Yes, the sceptics now say that we’re “flat track bullies” only capable of seeing off weaker teams, however any real fan will tell you that seeing off the “lesser teams” has been a specific problem for Liverpool and that the Reds inability to do so with any level of consistency, has been their Achilles’ heel in numerous campaigns. Defeating the teams in the bottom half comfortably is certainly a big step forward and, all being well, the confidence gained from crushing these opponents will lead to success against the teams above us in the second half of the season.

The performances of Jordan Henderson and Stewart Downing, as well as Lucas Leiva, against the Canaries provided me with further reasons to be cheerful.
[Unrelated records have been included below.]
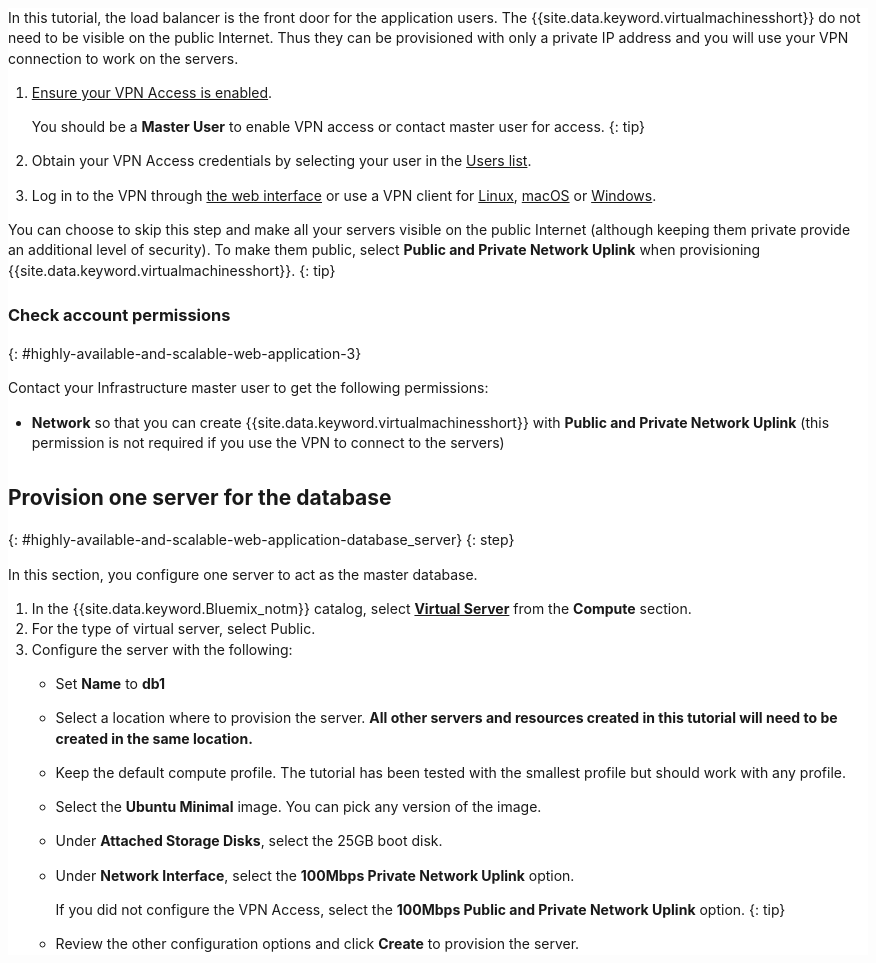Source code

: In this tutorial, the load balancer is the front door for the application users. The {{site.data.keyword.virtualmachinesshort}} do not need to be visible on the public Internet. Thus they can be provisioned with only a private IP address and you will use your VPN connection to work on the servers.

1. [Ensure your VPN Access is enabled](/docs/iaas-vpn?topic=iaas-vpn-getting-started#enable-user-vpn-access).

     You should be a **Master User** to enable VPN access or contact master user for access.
     {: tip}

2. Obtain your VPN Access credentials by selecting your user in the [Users list](https://{DomainName}/iam#/users).
3. Log in to the VPN through [the web interface](https://www.softlayer.com/VPN-Access) or use a VPN client for [Linux](/docs/iaas-vpn?topic=iaas-vpn-setup-ssl-vpn-connections), [macOS](/docs/iaas-vpn?topic=iaas-vpn-connect-ssl-vpn-mac-osx) or [Windows](/docs/iaas-vpn?topic=iaas-vpn-connect-ssl-vpn-windows7).

You can choose to skip this step and make all your servers visible on the public Internet (although keeping them private provide an additional level of security). To make them public, select **Public and Private Network Uplink** when provisioning {{site.data.keyword.virtualmachinesshort}}.
{: tip}

### Check account permissions
{: #highly-available-and-scalable-web-application-3}

Contact your Infrastructure master user to get the following permissions:
- **Network** so that you can create {{site.data.keyword.virtualmachinesshort}} with **Public and Private Network Uplink** (this permission is not required if you use the VPN to connect to the servers)

## Provision one server for the database
{: #highly-available-and-scalable-web-application-database_server}
{: step}

In this section, you configure one server to act as the master database.

1. In the {{site.data.keyword.Bluemix_notm}} catalog, select [**Virtual Server**](https://{DomainName}/gen1/infrastructure/provision/vs) from the **Compute** section.
2. For the type of virtual server, select Public. 
3. Configure the server with the following:
   - Set **Name** to **db1**
   - Select a location where to provision the server. **All other servers and resources created in this tutorial will need to be created in the same location.**
   - Keep the default compute profile. The tutorial has been tested with the smallest profile but should work with any profile.
   - Select the **Ubuntu Minimal** image. You can pick any version of the image.
   - Under **Attached Storage Disks**, select the 25GB boot disk.
   - Under **Network Interface**, select the **100Mbps Private Network Uplink** option.

     If you did not configure the VPN Access, select the **100Mbps Public and Private Network Uplink** option.
     {: tip}

   - Review the other configuration options and click **Create** to provision the server.
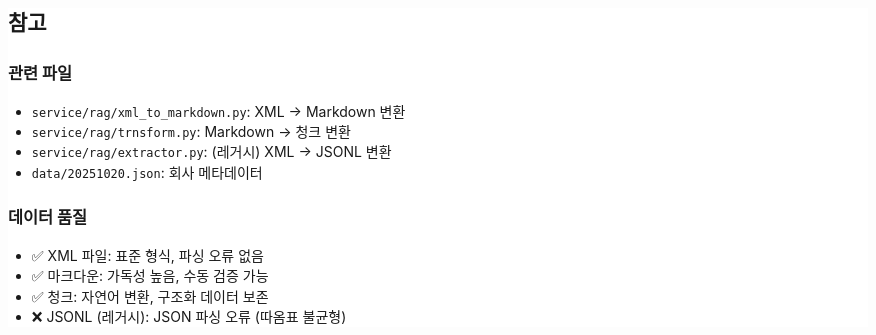 
## 참고

### 관련 파일
- `service/rag/xml_to_markdown.py`: XML → Markdown 변환
- `service/rag/trnsform.py`: Markdown → 청크 변환
- `service/rag/extractor.py`: (레거시) XML → JSONL 변환
- `data/20251020.json`: 회사 메타데이터

### 데이터 품질
- ✅ XML 파일: 표준 형식, 파싱 오류 없음
- ✅ 마크다운: 가독성 높음, 수동 검증 가능
- ✅ 청크: 자연어 변환, 구조화 데이터 보존
- ❌ JSONL (레거시): JSON 파싱 오류 (따옴표 불균형)
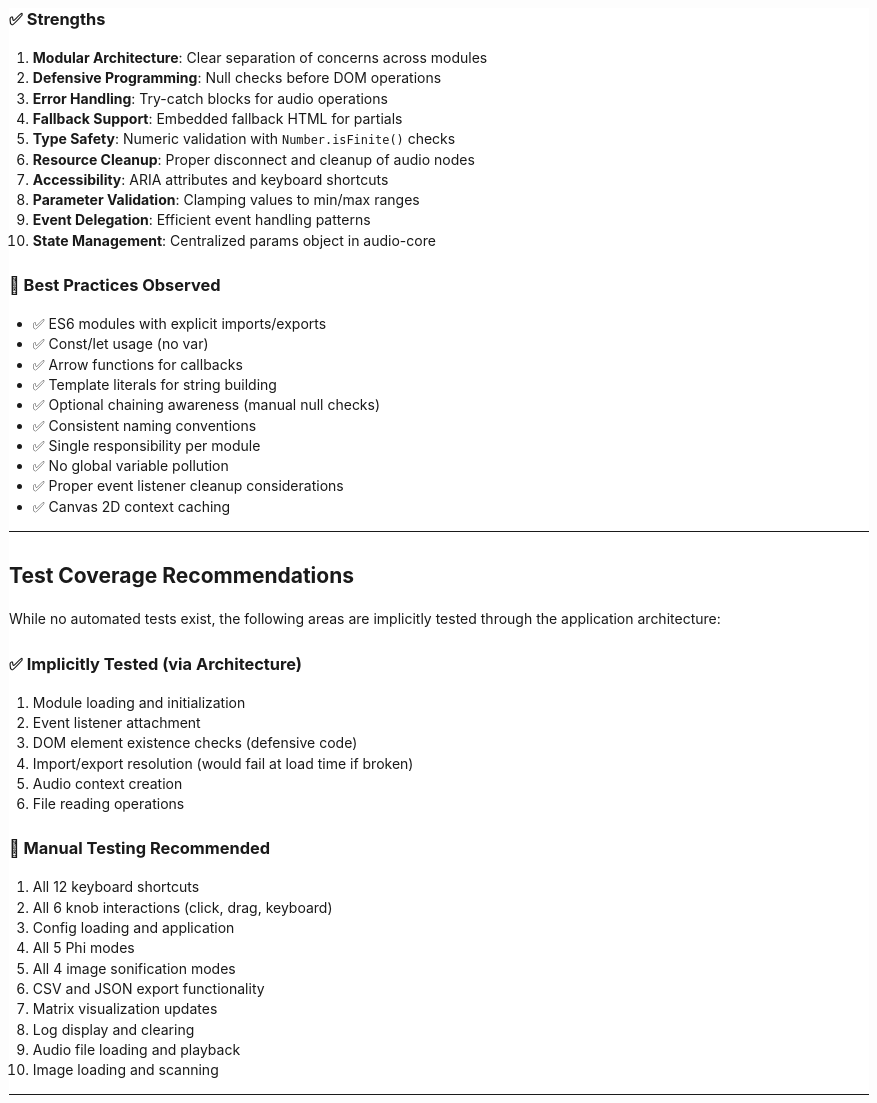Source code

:### ✅ Strengths

1. **Modular Architecture**: Clear separation of concerns across modules
2. **Defensive Programming**: Null checks before DOM operations
3. **Error Handling**: Try-catch blocks for audio operations
4. **Fallback Support**: Embedded fallback HTML for partials
5. **Type Safety**: Numeric validation with `Number.isFinite()` checks
6. **Resource Cleanup**: Proper disconnect and cleanup of audio nodes
7. **Accessibility**: ARIA attributes and keyboard shortcuts
8. **Parameter Validation**: Clamping values to min/max ranges
9. **Event Delegation**: Efficient event handling patterns
10. **State Management**: Centralized params object in audio-core

### 🔵 Best Practices Observed

- ✅ ES6 modules with explicit imports/exports
- ✅ Const/let usage (no var)
- ✅ Arrow functions for callbacks
- ✅ Template literals for string building
- ✅ Optional chaining awareness (manual null checks)
- ✅ Consistent naming conventions
- ✅ Single responsibility per module
- ✅ No global variable pollution
- ✅ Proper event listener cleanup considerations
- ✅ Canvas 2D context caching

---

## Test Coverage Recommendations

While no automated tests exist, the following areas are implicitly tested through the application architecture:

### ✅ Implicitly Tested (via Architecture)
1. Module loading and initialization
2. Event listener attachment
3. DOM element existence checks (defensive code)
4. Import/export resolution (would fail at load time if broken)
5. Audio context creation
6. File reading operations

### 🔵 Manual Testing Recommended
1. All 12 keyboard shortcuts
2. All 6 knob interactions (click, drag, keyboard)
3. Config loading and application
4. All 5 Phi modes
5. All 4 image sonification modes
6. CSV and JSON export functionality
7. Matrix visualization updates
8. Log display and clearing
9. Audio file loading and playback
10. Image loading and scanning

---
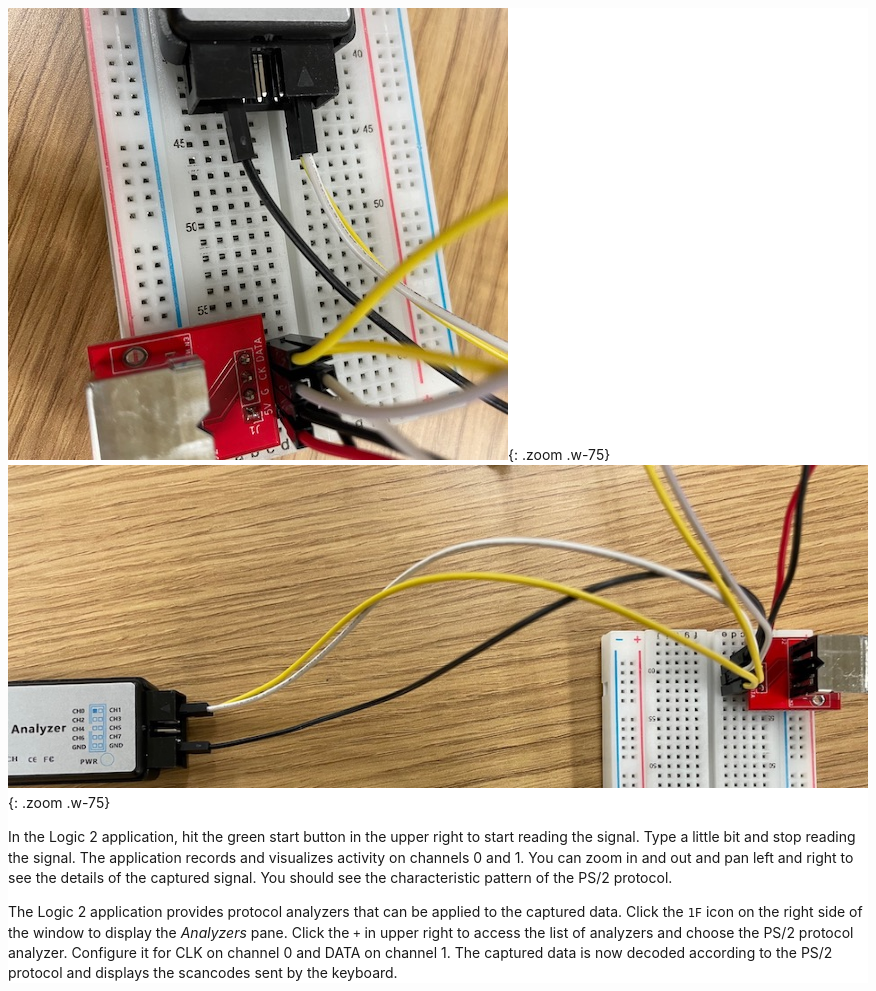 ![wired up](images/connector_analyzer.jpg){: .zoom .w-75}
![wired up](images/connector_analyzer_spaced.jpg){: .zoom .w-75}

In the Logic 2 application, hit the green start button in the upper right to
start reading the signal. Type a little bit and stop reading the signal.
The application records and visualizes activity on channels 0 and 1. 
You can zoom in and out and pan left and right to see the details
of the captured signal. You should see the characteristic pattern of the PS/2
protocol. 

The Logic 2 application provides protocol analyzers that can be applied to
the captured data. Click the `1F` icon on the right side of the window to
display the  *Analyzers* pane. Click the `+` in upper right to access the list
of analyzers and choose the PS/2 protocol analyzer. Configure it for CLK on
channel 0 and DATA on channel 1. The captured data is now decoded according to
the PS/2 protocol and displays the scancodes sent by the keyboard.
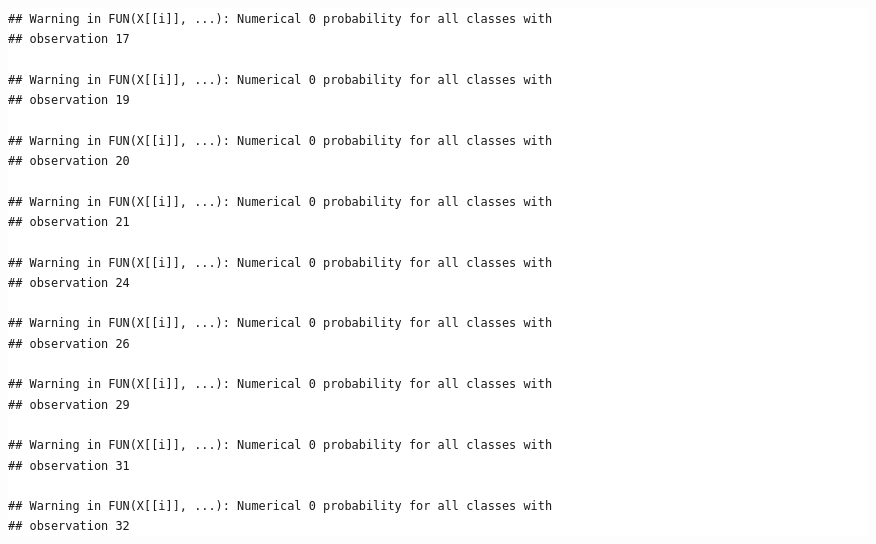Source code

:    ## Warning in FUN(X[[i]], ...): Numerical 0 probability for all classes with
    ## observation 17

    ## Warning in FUN(X[[i]], ...): Numerical 0 probability for all classes with
    ## observation 19

    ## Warning in FUN(X[[i]], ...): Numerical 0 probability for all classes with
    ## observation 20

    ## Warning in FUN(X[[i]], ...): Numerical 0 probability for all classes with
    ## observation 21

    ## Warning in FUN(X[[i]], ...): Numerical 0 probability for all classes with
    ## observation 24

    ## Warning in FUN(X[[i]], ...): Numerical 0 probability for all classes with
    ## observation 26

    ## Warning in FUN(X[[i]], ...): Numerical 0 probability for all classes with
    ## observation 29

    ## Warning in FUN(X[[i]], ...): Numerical 0 probability for all classes with
    ## observation 31

    ## Warning in FUN(X[[i]], ...): Numerical 0 probability for all classes with
    ## observation 32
I recently wrote an article (published on this site) praising Rodgers for his man management in regards to Henderson and Downing. Needless to say, I was verbally battered by the more pessimistic sections within the fanbase; however both put in top performances again, both highly involved in the game and both making key contributions with either goals or assists.

This is great to see because it is almost like having two new players, given the extent to which both looked to be on their way out of the club. Now Stewart Downing looks a player who has something to offer when called upon and Jordan Henderson appears to have a bright future at the club.

Lucas had a fantastic match. The Brazilian has struggled for form, quite understandably, since coming back from a long injury lay off, however on Saturday he looked almost back to his imperious best, reading the game like a book, snuffing out attacks at source and setting us on our way on numerous occasion. Having Lucas back to full fitness and effectiveness is vital if we’re to climb the league. When he’s on top of his game, you’d be hard pushed to find a better holding midfielder anywhere in the world.

There’s been much talk of Daniel Sturridge since his arrival at Anfield, particularly in regard to his three goals in three matches, and why not? Sturridge’s goal against Norwich was another reason to be happy this week as he once again proved, with the most simple of finishes, that he’s exactly the kind of striker the Reds have been missing. His goals, however, are not the only cause for optimism.

Sturridge has already displayed in his short time at the club, that he has a fantastic almost telepathic understanding with Luis Suarez. His dummy for the second goal was sublime and highlighted the burgeoning relationship between two players who read the game at a higher level than most. Sturridge and Suarez both have quick minds, quick feet and great movement, add Fabio Borini into the mix and, all of a sudden, our front line for the latter part of the season looks much stronger.

So to round off, things are starting to look up and so can we as fans – up the table that is. The Reds have won eight of the last eleven in all competitions, three in a row at home, have equalled the Anfield win tally from last season already, are the fifth highest scorers in the league, have the fifth best goal difference in the division (both joint with Tottenham) and are steadily climbing the table.

Daniel Sturridge has been successfully added to the squad, Joe Cole has gone and the club are negotiating hard to bring in Coutinho from Inter Milan – an extremely exciting prospect and a deal which I fully hope becomes reality. Truly, this has been a good week to be a Red.